Через четыре котелка и три кастрюли за окном загустела ночная темнота, аптекарь с семьей, судя по звукам, доносившимся из открытого кухонного окна, сбежал на другой конец города, а я превратилась в черную ведьму, которой оказалось не в чем варить не только зелья, но и даже супы. Совершенно выбившиеся из сил, мы смотрели на чистый ковшик с медной ручкой, стоявший на столе между нами. Было очевидно, что мы ошиблись в рецептуре. Семь раз подряд.

— Рыбьи глаза закончились? — уточнила кузина, помотав четыре жалкие штуки по дну банки.

— Угу.

— Значит, последняя попытка.

— Она и так последняя, посуды тоже не осталось, — со вздохом намекнула я на шеренгу испорченной хозяйственной утвари, жавшейся на полу по стенке.

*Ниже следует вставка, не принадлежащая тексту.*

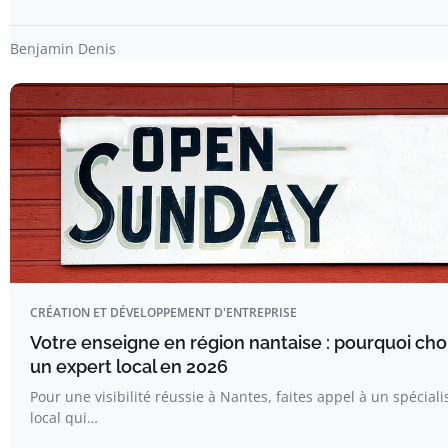
Benjamin Denis
CRÉATION ET DÉVELOPPEMENT D'ENTREPRISE
Votre enseigne en région nantaise : pourquoi choi
un expert local en 2026
Pour une visibilité réussie à Nantes, faites appel à un spéciali
local qui…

За последние часы мы отработали движения до машинальности, а потом из медного ковшика снова повалил кроваво-красный дым, а зелье принялось густеть.

— Да чтоб тебя! — плюнула я, и неожиданно жидкость просветлела, зазолотилась, приобретая красивый цвет наваристого бульона.

— Что ты сделала? — удивилась Брит.

— Выругалась, — медленно выговорила я.

Мы переглянулись и вдруг поняли!

— Хочешь сказать, что бабкин секретный ингредиент… — Брит передернуло. — Выходит, она во все зелья плюет? Великая Нортон плюет в свои зелья?!

— Темная Богиня, я до шестнадцати лет пила ее укрепляющие эликсиры и закапывала в глаза капли для остроты зрения.

Уверена, что мое лицо было столь же отвратительного зеленоватого цвета, как и у Британи.